意地悪上司に求愛されています。(原題 レア系女史の恋愛図鑑)

「俺がそんなものに怯えるように見えるのか? 心外だな」
「心外もなにも。本当のことよ。悪いことは言わないわ、やめておいて。私は責任取れない」
「菊池さんに責任を取ってもらうつもりなんて微塵もないから安心して」
「安心してって……」

 安心できるわけがない。ちょっとした善意のつもりで私を助けたばっかりに、彼の人生を狂わしてしまったら……
 断固としてここは拒否をしなければならないだろう。そして、彼を説得しなければならない。

 説得を試みたが、それを木島は聞いてくれる素振りも見せない。

「とにかく、だ。君は俺の婚約者だ」
「ちょっと待て! 恋人っていう話じゃなかった?」
「そうだった?」
「ほんの数分前に言ったことを忘れるな!」
「なんでもいい。

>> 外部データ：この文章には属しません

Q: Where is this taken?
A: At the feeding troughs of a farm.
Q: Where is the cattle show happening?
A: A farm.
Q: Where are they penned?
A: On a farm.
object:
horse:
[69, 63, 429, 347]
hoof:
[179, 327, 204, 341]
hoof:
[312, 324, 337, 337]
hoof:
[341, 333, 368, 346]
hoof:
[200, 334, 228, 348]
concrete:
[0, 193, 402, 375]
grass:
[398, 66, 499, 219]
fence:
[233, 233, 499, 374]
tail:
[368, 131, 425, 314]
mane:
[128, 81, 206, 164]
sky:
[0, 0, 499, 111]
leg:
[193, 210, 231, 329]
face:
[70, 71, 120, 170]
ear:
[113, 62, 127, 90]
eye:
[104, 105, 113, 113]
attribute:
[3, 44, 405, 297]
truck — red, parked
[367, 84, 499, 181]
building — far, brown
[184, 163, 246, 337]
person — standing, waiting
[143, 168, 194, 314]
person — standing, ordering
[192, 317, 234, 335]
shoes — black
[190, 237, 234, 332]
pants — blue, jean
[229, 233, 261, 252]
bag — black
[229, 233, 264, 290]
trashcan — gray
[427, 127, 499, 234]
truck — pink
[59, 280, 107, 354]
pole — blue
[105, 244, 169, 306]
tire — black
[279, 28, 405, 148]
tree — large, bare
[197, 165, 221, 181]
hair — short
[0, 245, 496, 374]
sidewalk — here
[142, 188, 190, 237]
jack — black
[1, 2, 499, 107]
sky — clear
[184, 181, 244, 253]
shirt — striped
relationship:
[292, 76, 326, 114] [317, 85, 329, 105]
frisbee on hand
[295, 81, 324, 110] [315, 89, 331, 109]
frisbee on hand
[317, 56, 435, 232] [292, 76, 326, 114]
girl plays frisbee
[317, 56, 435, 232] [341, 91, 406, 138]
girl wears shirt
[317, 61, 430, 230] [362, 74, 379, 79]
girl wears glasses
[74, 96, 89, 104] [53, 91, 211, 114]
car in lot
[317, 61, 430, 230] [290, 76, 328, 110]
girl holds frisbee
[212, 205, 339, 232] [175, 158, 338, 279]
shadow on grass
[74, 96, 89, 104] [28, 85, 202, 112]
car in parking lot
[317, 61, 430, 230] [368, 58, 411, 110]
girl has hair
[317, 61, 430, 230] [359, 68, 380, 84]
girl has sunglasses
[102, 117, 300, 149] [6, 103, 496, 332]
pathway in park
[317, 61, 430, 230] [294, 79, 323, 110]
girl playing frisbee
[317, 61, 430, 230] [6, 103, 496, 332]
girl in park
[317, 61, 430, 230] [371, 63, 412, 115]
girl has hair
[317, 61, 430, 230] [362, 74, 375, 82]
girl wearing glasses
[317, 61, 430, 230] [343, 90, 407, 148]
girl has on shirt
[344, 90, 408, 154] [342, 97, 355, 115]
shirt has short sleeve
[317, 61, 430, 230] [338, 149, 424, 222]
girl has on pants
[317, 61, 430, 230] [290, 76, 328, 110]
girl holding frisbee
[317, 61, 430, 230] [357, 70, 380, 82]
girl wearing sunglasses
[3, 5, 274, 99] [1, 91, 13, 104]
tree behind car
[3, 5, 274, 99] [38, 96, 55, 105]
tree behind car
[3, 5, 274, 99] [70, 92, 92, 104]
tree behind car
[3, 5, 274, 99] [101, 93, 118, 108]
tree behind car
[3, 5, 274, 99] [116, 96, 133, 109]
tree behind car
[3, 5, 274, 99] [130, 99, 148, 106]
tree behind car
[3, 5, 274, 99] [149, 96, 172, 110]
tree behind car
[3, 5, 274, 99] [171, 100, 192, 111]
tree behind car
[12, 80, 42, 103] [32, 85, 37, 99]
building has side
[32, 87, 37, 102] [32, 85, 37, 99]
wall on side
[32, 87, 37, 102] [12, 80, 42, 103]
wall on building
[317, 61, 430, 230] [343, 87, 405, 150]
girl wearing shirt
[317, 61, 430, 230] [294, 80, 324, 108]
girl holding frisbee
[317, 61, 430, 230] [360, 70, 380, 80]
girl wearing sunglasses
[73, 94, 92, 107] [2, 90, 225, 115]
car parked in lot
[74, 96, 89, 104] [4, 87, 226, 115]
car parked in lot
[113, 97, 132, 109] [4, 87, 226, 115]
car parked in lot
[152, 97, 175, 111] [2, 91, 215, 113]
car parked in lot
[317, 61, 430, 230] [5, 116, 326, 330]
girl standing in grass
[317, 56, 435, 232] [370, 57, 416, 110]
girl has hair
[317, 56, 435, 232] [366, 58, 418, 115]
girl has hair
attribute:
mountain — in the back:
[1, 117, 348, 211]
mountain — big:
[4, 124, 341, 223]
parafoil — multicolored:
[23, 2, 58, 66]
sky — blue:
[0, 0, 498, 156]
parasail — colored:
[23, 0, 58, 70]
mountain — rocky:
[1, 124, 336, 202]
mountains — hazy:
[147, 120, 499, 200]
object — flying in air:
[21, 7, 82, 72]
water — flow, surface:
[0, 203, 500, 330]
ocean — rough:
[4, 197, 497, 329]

君の近くにいる男は俺だと宣言するから」

 だから、と大きくため息をついて木島を諭そうとしたが、彼の言葉にかき消されてしまう。

「菊池さんは会社に対して及び腰すぎだ。普段の君らしくもない」
「っ!」
「それほど会社にしがみつかなければならないという理由は、今度改めて聞くとして……。とりあえず、今は田中課長の策略から逃げるのが先決。それには君に婚約者がいたという設定が一番いいと思う」
「ちょっと待って! それはお断りするって言ったでしょう?」
「それは聞けない」

 私の言葉をすぐさま却下する木島に呆れかえっていると、彼は真摯な瞳を私に向けてきた。

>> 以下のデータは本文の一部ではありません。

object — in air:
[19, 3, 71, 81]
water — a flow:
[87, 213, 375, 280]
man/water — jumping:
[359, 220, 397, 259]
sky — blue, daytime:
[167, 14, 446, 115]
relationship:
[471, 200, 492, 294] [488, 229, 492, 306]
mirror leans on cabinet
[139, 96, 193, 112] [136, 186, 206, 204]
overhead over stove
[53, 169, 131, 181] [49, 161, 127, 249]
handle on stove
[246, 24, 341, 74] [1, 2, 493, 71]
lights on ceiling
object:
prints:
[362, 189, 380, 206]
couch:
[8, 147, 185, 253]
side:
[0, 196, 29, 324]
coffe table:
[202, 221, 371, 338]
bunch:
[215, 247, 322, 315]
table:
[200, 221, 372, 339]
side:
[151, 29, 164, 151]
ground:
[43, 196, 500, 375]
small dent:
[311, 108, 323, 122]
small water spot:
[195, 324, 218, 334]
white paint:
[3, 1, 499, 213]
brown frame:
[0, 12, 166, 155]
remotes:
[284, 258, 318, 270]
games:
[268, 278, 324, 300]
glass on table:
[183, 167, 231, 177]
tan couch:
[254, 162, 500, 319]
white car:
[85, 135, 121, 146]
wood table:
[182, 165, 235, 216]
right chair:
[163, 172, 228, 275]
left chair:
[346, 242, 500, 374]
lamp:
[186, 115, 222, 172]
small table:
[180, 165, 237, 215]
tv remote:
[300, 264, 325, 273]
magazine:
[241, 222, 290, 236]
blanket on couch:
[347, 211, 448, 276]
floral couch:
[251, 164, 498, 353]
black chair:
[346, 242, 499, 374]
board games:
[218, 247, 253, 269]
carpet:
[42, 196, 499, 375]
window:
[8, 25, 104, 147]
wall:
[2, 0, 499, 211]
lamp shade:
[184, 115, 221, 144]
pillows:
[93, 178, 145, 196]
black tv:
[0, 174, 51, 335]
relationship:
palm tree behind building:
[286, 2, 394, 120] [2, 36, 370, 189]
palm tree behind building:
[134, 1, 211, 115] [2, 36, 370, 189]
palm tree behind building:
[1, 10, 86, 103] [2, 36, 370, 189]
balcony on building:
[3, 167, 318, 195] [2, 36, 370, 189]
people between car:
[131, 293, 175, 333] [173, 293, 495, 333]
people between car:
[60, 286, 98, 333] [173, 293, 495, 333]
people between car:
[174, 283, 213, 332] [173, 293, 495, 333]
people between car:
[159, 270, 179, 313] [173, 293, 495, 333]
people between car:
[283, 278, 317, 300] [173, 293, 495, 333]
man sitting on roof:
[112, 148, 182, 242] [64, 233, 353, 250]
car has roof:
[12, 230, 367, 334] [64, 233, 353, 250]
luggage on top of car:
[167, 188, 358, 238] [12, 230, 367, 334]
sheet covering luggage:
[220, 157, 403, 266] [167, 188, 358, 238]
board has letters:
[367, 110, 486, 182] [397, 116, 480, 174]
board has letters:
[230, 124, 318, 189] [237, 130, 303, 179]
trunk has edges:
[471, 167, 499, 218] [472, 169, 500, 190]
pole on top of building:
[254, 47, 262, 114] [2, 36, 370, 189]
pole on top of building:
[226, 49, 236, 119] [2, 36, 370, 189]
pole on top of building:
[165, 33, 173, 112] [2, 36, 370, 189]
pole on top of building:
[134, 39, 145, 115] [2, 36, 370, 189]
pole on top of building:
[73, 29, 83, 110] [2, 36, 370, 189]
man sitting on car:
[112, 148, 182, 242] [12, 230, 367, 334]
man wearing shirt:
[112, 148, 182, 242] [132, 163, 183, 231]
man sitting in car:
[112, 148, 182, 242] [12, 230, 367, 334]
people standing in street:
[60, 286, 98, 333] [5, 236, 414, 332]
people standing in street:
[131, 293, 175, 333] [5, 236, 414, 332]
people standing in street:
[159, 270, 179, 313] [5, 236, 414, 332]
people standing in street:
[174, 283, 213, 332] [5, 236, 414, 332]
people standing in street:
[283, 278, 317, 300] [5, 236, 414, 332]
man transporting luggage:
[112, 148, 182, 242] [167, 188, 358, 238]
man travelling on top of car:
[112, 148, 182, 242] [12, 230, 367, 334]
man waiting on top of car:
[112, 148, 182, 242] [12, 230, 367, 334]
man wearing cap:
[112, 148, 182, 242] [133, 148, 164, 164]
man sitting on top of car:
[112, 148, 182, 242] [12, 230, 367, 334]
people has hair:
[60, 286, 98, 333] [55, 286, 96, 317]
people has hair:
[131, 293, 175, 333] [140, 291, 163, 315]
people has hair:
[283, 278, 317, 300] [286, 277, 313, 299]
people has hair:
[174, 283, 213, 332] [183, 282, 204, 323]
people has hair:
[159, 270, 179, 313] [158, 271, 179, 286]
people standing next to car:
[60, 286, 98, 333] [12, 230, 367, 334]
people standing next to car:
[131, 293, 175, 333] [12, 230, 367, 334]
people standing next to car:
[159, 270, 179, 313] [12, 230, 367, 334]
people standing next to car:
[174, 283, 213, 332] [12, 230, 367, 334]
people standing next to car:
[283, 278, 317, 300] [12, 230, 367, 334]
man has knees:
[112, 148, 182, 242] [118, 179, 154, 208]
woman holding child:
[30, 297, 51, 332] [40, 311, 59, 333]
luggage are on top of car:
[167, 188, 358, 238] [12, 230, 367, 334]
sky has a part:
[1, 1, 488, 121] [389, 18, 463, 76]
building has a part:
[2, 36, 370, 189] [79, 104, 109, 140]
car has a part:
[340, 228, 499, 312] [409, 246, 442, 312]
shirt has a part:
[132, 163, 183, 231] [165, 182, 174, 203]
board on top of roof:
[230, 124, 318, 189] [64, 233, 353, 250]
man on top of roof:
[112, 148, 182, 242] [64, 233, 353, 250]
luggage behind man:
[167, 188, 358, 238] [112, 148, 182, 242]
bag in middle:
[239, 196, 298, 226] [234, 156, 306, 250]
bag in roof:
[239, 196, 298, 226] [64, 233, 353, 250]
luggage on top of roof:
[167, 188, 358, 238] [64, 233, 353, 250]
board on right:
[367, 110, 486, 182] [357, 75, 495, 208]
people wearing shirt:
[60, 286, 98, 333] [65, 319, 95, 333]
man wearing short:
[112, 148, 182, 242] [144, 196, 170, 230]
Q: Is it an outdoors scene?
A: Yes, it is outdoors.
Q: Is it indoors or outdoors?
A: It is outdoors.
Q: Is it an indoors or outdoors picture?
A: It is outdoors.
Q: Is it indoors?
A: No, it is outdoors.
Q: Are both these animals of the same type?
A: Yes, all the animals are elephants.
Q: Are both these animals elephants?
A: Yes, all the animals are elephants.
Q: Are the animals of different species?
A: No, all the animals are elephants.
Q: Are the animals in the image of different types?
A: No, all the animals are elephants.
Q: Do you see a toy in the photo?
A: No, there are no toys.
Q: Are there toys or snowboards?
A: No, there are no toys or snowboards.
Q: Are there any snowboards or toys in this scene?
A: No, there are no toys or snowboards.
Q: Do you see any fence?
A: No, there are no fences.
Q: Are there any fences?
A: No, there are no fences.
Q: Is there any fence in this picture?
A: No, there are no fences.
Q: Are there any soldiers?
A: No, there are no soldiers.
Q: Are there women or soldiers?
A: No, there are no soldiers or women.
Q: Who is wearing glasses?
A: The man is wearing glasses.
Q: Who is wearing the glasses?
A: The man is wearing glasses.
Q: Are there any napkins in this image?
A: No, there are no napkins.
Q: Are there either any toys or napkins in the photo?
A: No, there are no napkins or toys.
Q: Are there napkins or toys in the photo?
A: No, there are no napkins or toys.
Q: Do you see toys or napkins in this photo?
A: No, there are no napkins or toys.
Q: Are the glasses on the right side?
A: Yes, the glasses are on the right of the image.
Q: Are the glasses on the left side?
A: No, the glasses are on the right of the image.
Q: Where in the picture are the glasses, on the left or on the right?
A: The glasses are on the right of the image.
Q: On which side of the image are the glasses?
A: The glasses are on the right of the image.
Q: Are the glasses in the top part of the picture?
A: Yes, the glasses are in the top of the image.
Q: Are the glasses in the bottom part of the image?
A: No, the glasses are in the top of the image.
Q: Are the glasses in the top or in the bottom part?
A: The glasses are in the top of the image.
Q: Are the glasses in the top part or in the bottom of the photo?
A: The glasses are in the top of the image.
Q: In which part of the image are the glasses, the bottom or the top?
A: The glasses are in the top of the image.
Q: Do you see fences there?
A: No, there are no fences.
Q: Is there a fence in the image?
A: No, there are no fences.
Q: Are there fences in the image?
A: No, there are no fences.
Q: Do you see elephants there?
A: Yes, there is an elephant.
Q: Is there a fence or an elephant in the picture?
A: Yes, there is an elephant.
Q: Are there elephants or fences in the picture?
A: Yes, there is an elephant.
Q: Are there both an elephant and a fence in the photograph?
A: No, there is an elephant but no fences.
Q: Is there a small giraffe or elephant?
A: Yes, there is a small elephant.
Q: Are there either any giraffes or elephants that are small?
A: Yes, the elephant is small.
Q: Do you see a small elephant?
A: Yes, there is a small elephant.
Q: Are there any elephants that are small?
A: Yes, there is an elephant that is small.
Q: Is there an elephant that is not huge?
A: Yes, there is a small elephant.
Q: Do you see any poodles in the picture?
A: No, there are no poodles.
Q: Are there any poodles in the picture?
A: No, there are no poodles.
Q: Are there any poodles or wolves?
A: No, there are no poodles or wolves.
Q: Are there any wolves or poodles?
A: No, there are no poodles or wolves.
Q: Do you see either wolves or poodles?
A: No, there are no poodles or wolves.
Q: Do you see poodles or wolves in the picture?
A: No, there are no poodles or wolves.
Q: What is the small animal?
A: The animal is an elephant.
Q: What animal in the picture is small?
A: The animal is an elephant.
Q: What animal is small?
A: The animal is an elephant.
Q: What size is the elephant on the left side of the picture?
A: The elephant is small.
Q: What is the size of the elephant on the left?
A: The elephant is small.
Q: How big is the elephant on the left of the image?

「俺は菊池さんが何と言おうと君を守る気満々だし。田中課長に背く気満々だ」
「だからね……」

 何を言っても無駄なのかもしれない。私は肩を落とし、ため息をつく。
 どうして木島はそんなに私に構うのだろう。さっぱりわからない。

 そのことを目の前の男に話すと、爽やかな笑顔で返された。

「もちろん、菊池麻友のことが好きだから。理由は簡単だろ?」
「……」
「それに、君が俺のことを婚約者じゃないと言い切ったとしても……すでに遅いと思うけどね」
「はぁ?」

 木島の言う意味が全然わからない。怪訝に顔を歪める私に「あと二時間は付き合ってもらうよ」と再びとんでもないことを言い出す始末。
 反論する私に、木島は爽やかさとはかけ離れた不敵な笑みを浮かべた。

「田中課長に俺と菊池麻友が恋人だと思わせるためには、二時間は必要なんだよ?」
「だから、その意味が全然わからないって言っているでしょ?」

 そんなやりとりを木島とし続け、約束通り二時間後に解放された。
 だが、翌日に木島がどうして二時間もホテルに私を監禁したのか。その理由は明らかになったのだった。